Controlled Expansion Alloys
Kovar, 45/46 Alloy, 4750 Alloy, 48 Alloy, 49 Alloy, 52 Alloy
Controlled expansion alloys are iron-nickel alloys or iron-nickel-cobalt alloys used for applications in which thermal size change of the metal must be considered in the design. Composition and crystal structure help to determine each alloy’s thermal expansion behavior. The alloy expansion rate is most commonly stated in terms of an average coefficient of thermal expansion. Controlled expansion alloys were developed to demonstrate a coefficient of thermal expansion within certain ranges.
Controlled expansion alloys fall into three categories: low thermal expansion, matching expansion and high thermal expansion. The most common controlled expansion alloys are:
Kovar: Kovar is most commonly used for high integrity glass and ceramic to metal seals, lids, lead frames and electronic package base in the military and defense, telecommunications and aerospace industries.
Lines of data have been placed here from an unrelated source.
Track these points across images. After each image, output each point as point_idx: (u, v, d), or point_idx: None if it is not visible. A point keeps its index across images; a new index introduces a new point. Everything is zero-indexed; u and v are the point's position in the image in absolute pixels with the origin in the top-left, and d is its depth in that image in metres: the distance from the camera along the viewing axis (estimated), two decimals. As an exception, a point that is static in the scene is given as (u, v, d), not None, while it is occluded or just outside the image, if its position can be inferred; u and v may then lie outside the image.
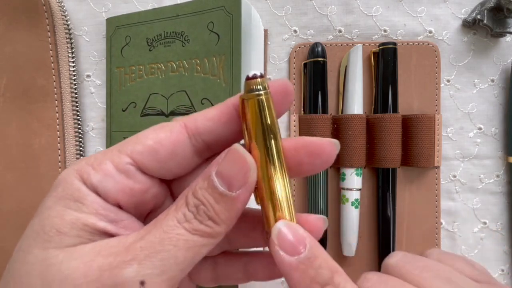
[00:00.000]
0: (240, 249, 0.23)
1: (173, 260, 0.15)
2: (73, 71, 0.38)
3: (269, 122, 0.16)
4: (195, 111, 0.33)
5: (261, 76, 0.16)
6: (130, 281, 0.15)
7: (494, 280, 0.20)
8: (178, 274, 0.16)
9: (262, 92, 0.16)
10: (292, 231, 0.16)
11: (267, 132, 0.16)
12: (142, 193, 0.18)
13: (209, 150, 0.19)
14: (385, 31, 0.37)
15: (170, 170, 0.18)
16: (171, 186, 0.20)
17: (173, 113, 0.35)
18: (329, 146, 0.17)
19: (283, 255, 0.16)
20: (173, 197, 0.20)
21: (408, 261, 0.20)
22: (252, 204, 0.18)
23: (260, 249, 0.22)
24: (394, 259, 0.20)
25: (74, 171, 0.17)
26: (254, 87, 0.16)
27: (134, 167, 0.17)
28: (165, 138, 0.17)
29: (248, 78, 0.16)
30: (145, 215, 0.19)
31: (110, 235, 0.17)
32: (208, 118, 0.18)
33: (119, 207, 0.17)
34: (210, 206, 0.16)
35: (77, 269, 0.15)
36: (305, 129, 0.36)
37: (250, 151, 0.17)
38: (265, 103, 0.16)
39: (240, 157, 0.16)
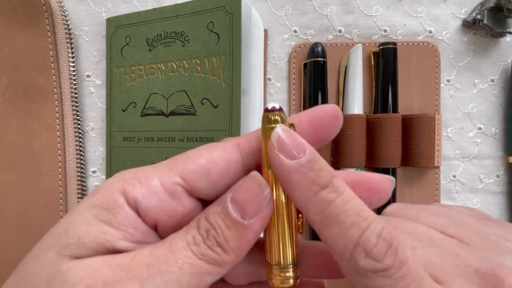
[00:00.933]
0: None
1: (176, 284, 0.15)
2: (73, 71, 0.38)
3: None
4: (195, 111, 0.34)
5: (279, 109, 0.16)
6: None
7: (491, 218, 0.20)
8: None
9: (272, 122, 0.16)
10: (291, 136, 0.16)
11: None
12: (183, 216, 0.17)
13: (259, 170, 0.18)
14: (385, 31, 0.37)
15: (219, 191, 0.17)
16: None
17: (173, 113, 0.35)
18: (388, 183, 0.17)
19: (283, 159, 0.15)
20: None
21: (404, 207, 0.20)
22: None
23: None
24: (391, 207, 0.21)
25: (119, 181, 0.16)
26: (271, 119, 0.16)
27: (181, 188, 0.16)
28: (218, 157, 0.17)
29: (266, 110, 0.16)
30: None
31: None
32: (254, 138, 0.17)
33: (155, 227, 0.17)
34: (220, 231, 0.16)
35: (82, 279, 0.15)
36: (305, 129, 0.36)
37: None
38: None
39: (256, 185, 0.16)
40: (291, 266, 0.17)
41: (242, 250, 0.16)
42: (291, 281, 0.17)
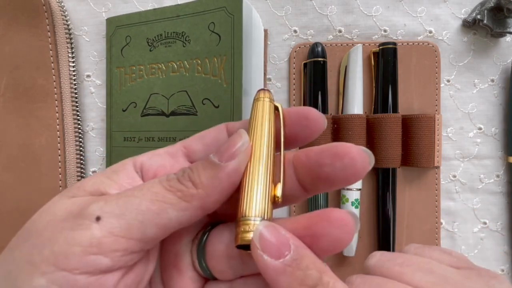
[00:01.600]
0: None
1: (135, 206, 0.16)
2: (73, 71, 0.38)
3: (266, 121, 0.19)
4: (196, 111, 0.34)
5: (268, 90, 0.20)
6: (89, 213, 0.16)
7: (473, 265, 0.20)
8: (136, 224, 0.15)
9: (267, 100, 0.19)
10: (274, 232, 0.15)
11: (261, 126, 0.18)
12: None
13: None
14: (385, 31, 0.37)
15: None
16: None
17: (174, 113, 0.35)
18: (356, 151, 0.16)
19: (267, 259, 0.15)
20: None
21: (387, 259, 0.19)
22: None
23: None
24: (373, 259, 0.20)
25: (132, 157, 0.19)
26: (261, 95, 0.19)
27: (181, 152, 0.19)
28: (212, 130, 0.20)
29: (258, 90, 0.20)
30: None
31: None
32: (242, 123, 0.20)
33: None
34: (196, 170, 0.16)
35: (65, 205, 0.17)
36: (305, 129, 0.36)
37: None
38: (266, 105, 0.19)
39: (237, 135, 0.17)
40: (257, 219, 0.16)
41: (213, 189, 0.16)
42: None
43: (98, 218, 0.15)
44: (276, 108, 0.19)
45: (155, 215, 0.16)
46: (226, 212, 0.19)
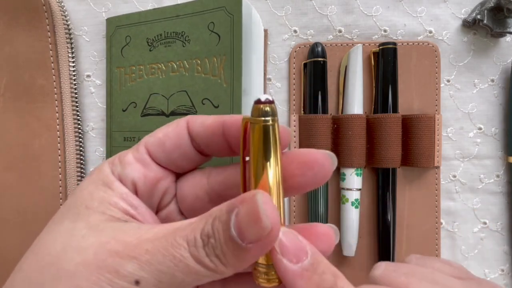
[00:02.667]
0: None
1: (170, 277, 0.15)
2: (73, 71, 0.38)
3: (272, 149, 0.16)
4: (196, 112, 0.34)
5: (272, 102, 0.16)
6: (128, 275, 0.15)
7: (473, 275, 0.21)
8: None
9: (270, 119, 0.16)
10: (292, 238, 0.16)
11: (269, 157, 0.16)
12: (155, 182, 0.20)
13: (208, 150, 0.20)
14: (385, 31, 0.37)
15: (175, 162, 0.20)
16: (177, 185, 0.21)
17: (174, 113, 0.35)
18: (323, 157, 0.17)
19: (287, 263, 0.16)
20: (177, 196, 0.21)
21: (392, 270, 0.20)
22: None
23: None
24: (379, 270, 0.21)
25: (107, 162, 0.20)
26: (263, 112, 0.16)
27: (149, 158, 0.20)
28: (171, 131, 0.20)
29: (258, 102, 0.16)
30: (155, 211, 0.21)
31: (131, 216, 0.19)
32: (206, 125, 0.19)
33: (136, 193, 0.19)
34: (219, 244, 0.15)
35: (92, 246, 0.16)
36: (305, 129, 0.36)
37: (250, 172, 0.17)
38: (270, 129, 0.16)
39: (255, 213, 0.15)
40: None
41: (240, 266, 0.16)
42: (277, 280, 0.17)
43: (137, 282, 0.15)
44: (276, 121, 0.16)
45: (189, 284, 0.16)
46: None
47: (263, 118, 0.16)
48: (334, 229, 0.18)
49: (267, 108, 0.16)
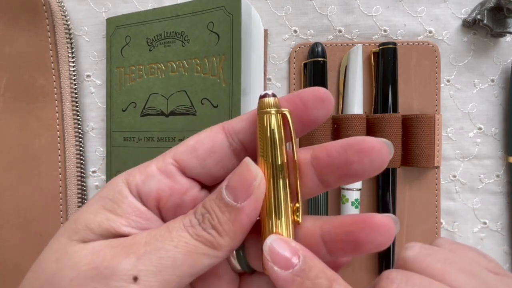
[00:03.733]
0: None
1: (171, 261, 0.15)
2: (73, 71, 0.38)
3: (274, 138, 0.17)
4: (195, 111, 0.34)
5: (273, 95, 0.17)
6: (125, 273, 0.15)
7: (506, 271, 0.19)
8: (174, 278, 0.15)
9: (272, 110, 0.17)
10: (283, 244, 0.16)
11: (272, 148, 0.17)
12: (181, 194, 0.18)
13: (245, 151, 0.19)
14: (385, 31, 0.37)
15: (209, 169, 0.18)
16: (210, 191, 0.20)
17: (173, 113, 0.35)
18: (379, 145, 0.16)
19: (277, 270, 0.16)
20: None
21: (427, 254, 0.19)
22: None
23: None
24: (412, 252, 0.19)
25: (124, 175, 0.18)
26: (265, 104, 0.17)
27: (175, 168, 0.18)
28: (204, 137, 0.18)
29: (261, 97, 0.17)
30: None
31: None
32: (244, 119, 0.18)
33: (159, 209, 0.18)
34: (214, 215, 0.16)
35: (85, 257, 0.16)
36: (305, 129, 0.36)
37: (259, 162, 0.17)
38: (273, 120, 0.17)
39: (247, 169, 0.16)
40: None
41: (237, 233, 0.16)
42: None
43: (135, 278, 0.15)
44: (283, 116, 0.17)
45: (190, 267, 0.16)
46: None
47: (265, 110, 0.17)
48: (394, 219, 0.17)
49: (269, 100, 0.17)
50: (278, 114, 0.17)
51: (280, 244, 0.16)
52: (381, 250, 0.17)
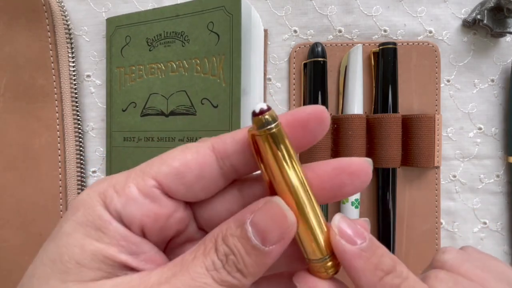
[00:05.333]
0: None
1: None
2: (73, 71, 0.38)
3: (286, 155, 0.16)
4: (195, 111, 0.34)
5: (268, 108, 0.15)
6: None
7: None
8: None
9: (273, 126, 0.15)
10: (351, 223, 0.17)
11: (287, 164, 0.16)
12: (167, 218, 0.17)
13: (235, 173, 0.18)
14: (385, 31, 0.37)
15: (196, 194, 0.17)
16: (194, 208, 0.19)
17: (173, 113, 0.35)
18: (367, 166, 0.17)
19: (345, 245, 0.16)
20: (196, 220, 0.19)
21: (465, 259, 0.19)
22: None
23: None
24: (449, 255, 0.20)
25: (96, 195, 0.16)
26: (264, 121, 0.15)
27: (159, 191, 0.16)
28: (191, 160, 0.16)
29: (255, 114, 0.15)
30: (168, 240, 0.18)
31: (131, 268, 0.16)
32: (237, 140, 0.17)
33: (143, 233, 0.17)
34: (240, 257, 0.15)
35: None
36: (305, 129, 0.36)
37: (270, 186, 0.16)
38: (278, 136, 0.15)
39: (281, 213, 0.15)
40: (327, 257, 0.17)
41: (261, 273, 0.16)
42: (333, 269, 0.17)
43: None
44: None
45: None
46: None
47: (266, 128, 0.15)
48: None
49: (267, 117, 0.15)
50: (281, 126, 0.16)
51: (347, 221, 0.16)
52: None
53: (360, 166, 0.17)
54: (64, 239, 0.15)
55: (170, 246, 0.18)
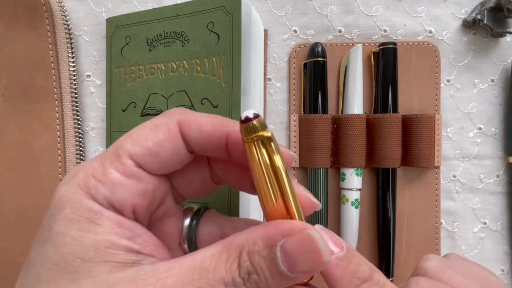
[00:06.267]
0: None
1: None
2: (73, 71, 0.38)
3: (276, 161, 0.16)
4: (195, 111, 0.34)
5: (256, 116, 0.15)
6: None
7: None
8: None
9: (261, 134, 0.15)
10: (329, 233, 0.17)
11: (276, 171, 0.16)
12: (153, 193, 0.17)
13: (205, 154, 0.19)
14: (385, 31, 0.37)
15: (171, 168, 0.18)
16: (170, 179, 0.20)
17: (173, 113, 0.35)
18: (316, 205, 0.18)
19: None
20: (173, 190, 0.20)
21: (447, 266, 0.19)
22: None
23: None
24: (432, 263, 0.20)
25: (78, 188, 0.16)
26: (251, 129, 0.15)
27: (140, 169, 0.17)
28: (164, 140, 0.17)
29: (242, 122, 0.15)
30: (150, 216, 0.19)
31: (134, 251, 0.16)
32: (203, 132, 0.17)
33: (134, 215, 0.17)
34: (264, 279, 0.15)
35: None
36: (305, 129, 0.36)
37: (260, 192, 0.16)
38: (266, 142, 0.15)
39: (317, 251, 0.15)
40: None
41: None
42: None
43: None
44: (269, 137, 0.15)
45: None
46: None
47: (254, 135, 0.15)
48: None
49: (255, 123, 0.15)
50: (271, 133, 0.15)
51: (325, 232, 0.17)
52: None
53: (311, 203, 0.18)
54: (59, 239, 0.15)
55: (151, 221, 0.19)
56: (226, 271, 0.15)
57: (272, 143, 0.15)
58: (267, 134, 0.15)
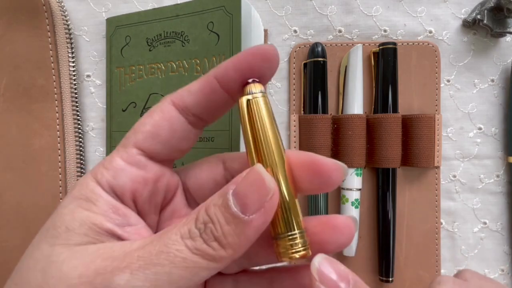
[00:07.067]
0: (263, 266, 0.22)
1: (166, 276, 0.15)
2: (73, 71, 0.38)
3: (267, 121, 0.17)
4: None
5: (257, 81, 0.17)
6: None
7: None
8: None
9: (258, 94, 0.17)
10: (333, 267, 0.16)
11: (267, 129, 0.17)
12: (155, 182, 0.18)
13: (202, 121, 0.19)
14: (385, 31, 0.37)
15: (174, 147, 0.19)
16: (182, 178, 0.20)
17: (173, 113, 0.35)
18: (333, 168, 0.17)
19: None
20: (185, 189, 0.20)
21: (457, 285, 0.19)
22: None
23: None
24: (446, 286, 0.19)
25: (90, 175, 0.18)
26: (250, 89, 0.17)
27: (143, 157, 0.18)
28: (159, 119, 0.18)
29: (246, 84, 0.17)
30: (157, 210, 0.19)
31: (117, 237, 0.17)
32: (193, 92, 0.18)
33: (135, 203, 0.18)
34: (219, 226, 0.15)
35: (75, 269, 0.15)
36: (305, 129, 0.36)
37: (251, 155, 0.17)
38: (261, 102, 0.17)
39: (259, 179, 0.15)
40: (297, 232, 0.16)
41: (241, 246, 0.15)
42: (301, 249, 0.16)
43: None
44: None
45: (188, 280, 0.15)
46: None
47: (251, 95, 0.17)
48: (353, 220, 0.17)
49: (253, 85, 0.17)
50: (266, 97, 0.17)
51: (330, 265, 0.16)
52: (342, 249, 0.18)
53: (326, 167, 0.17)
54: (59, 210, 0.17)
55: (160, 220, 0.20)
56: (184, 225, 0.15)
57: (267, 103, 0.17)
58: (263, 96, 0.17)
45/46 Alloy: With a relatively constant rate of thermal expansion to about 800°F (538°C), this low expansion alloy has been used mostly in electronic applications, especially for glass and ceramic seals as well as thermostats, and its thermal expansion is similar to some alumina ceramics.
47/50, 48, 49 Alloy: This soft, magnetic alloy consists of 49% nickel and is used where high initial permeability, maximum permeability, and low core loss is needed, widely used in the aircraft and aerospace industries.
52 Alloy: Consisting of 51% nickel, this nickel iron alloy is suitable for glass and ceramic sealing to metal. 52 Alloy is used predominantly in magnetic reed blade switches, lead wire for mercury switches and in semiconductor devices.